One way to interrupt the parasite’s life cycle—and thus control the disease schistosomiasis, which has infected 200 million people—would be to get rid of the snails, but that would be costly over time and might poison other aquatic animals. Another option is to prevent people from coming into contact with snail-infested water in the first place, says Karen C. Kosinski, an assistant professor of public health and community medicine at Tufts School of Medicine and a Tisch College Faculty Fellow.

Kosinski has been studying schistosomiasis in Ghana—a West African nation where it’s estimated that nearly two-thirds of people are infected—since she began her doctoral work in civil and environmental engineering at Tufts in 2006. (She received her Ph.D. in 2011.)

Kosinski and her Tufts colleagues—David M. Gute and John Durant from the School of Engineering, Miguel J. Stadecker from the Sackler School of Graduate Biomedical Sciences and Jeffrey Griffiths from the medical school—visited Ghana in 2007 to work with officials there to rein in schistosomiasis. As they ate lunch near an outdoor fountain close to the Akosombo Dam on the Volta River, Kosinski, Stadecker and Bill Fusco, a graduate student, had a thought: If the kids had another source of water in which to play instead of the river, would schistosomiasis decline?

“It would be great if everybody had access to drugs, but they don’t,” says Kosinski, who notes that even a 67-cent dose of praziquantel, the only drug that can cure the parasitic infection, costs more than many Ghanaians can afford. In many parts of Ghana, she adds, the drug is not available.

When the team screened school-age children in the town of Adasawase for the disease, it found that 60 percent of the boys and 40 percent of girls were infected. The children, who often played in the Tini River, complained of painful urination. “These kids didn’t want to drink any water, because they didn’t want to have to pee later,” says Kosinski.

After coordinating with local officials, Kosinski led an interdisciplinary team from Tufts, Worcester Polytechnic Institute and Noguchi Memorial Institute for Medical Research at the University of Ghana to build a concrete pool where the children could play and cool off. Johnny Crocker, E07, designed the pool so it would be filled with rainwater and be inexpensive to maintain. It opened in 2009.

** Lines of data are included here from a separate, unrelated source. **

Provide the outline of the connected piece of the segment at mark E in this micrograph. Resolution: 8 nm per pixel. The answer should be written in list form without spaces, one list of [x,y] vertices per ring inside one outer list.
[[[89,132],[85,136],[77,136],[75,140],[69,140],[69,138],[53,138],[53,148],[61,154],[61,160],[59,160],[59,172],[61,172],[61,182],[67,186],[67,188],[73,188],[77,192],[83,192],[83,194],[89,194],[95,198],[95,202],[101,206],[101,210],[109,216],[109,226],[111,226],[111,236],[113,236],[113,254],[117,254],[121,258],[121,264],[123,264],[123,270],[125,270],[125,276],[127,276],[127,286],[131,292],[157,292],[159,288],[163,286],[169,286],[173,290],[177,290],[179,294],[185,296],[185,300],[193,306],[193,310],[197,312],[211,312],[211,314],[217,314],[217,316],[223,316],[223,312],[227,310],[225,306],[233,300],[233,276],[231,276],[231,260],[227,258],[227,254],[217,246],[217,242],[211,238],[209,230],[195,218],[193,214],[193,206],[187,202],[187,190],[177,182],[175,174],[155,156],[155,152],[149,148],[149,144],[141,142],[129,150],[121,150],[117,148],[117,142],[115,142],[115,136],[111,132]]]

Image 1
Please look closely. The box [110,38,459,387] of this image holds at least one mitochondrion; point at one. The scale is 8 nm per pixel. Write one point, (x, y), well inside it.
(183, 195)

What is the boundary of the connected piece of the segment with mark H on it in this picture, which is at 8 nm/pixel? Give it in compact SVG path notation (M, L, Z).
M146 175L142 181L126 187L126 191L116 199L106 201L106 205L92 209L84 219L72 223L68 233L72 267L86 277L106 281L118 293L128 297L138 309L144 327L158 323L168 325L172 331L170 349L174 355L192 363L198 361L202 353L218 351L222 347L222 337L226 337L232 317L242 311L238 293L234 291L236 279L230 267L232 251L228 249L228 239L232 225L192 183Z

Just a year later, schistosomiasis infection rates among the children had dropped to below 4 percent. The team’s findings were published in PLOS Neglected Tropical Diseases in 2011.

“Just because it’s cost-effective doesn’t mean it’s sustainable,” says Kosinski, who notes the community wasn’t able to pay to maintain the pool, which is now closed. She and her team continue to work with community members in Adasawase to find a way to reopen the pool and keep it that way.

This article first appeared in the Winter 2014 issue of Tufts Veterinary Medicine magazine.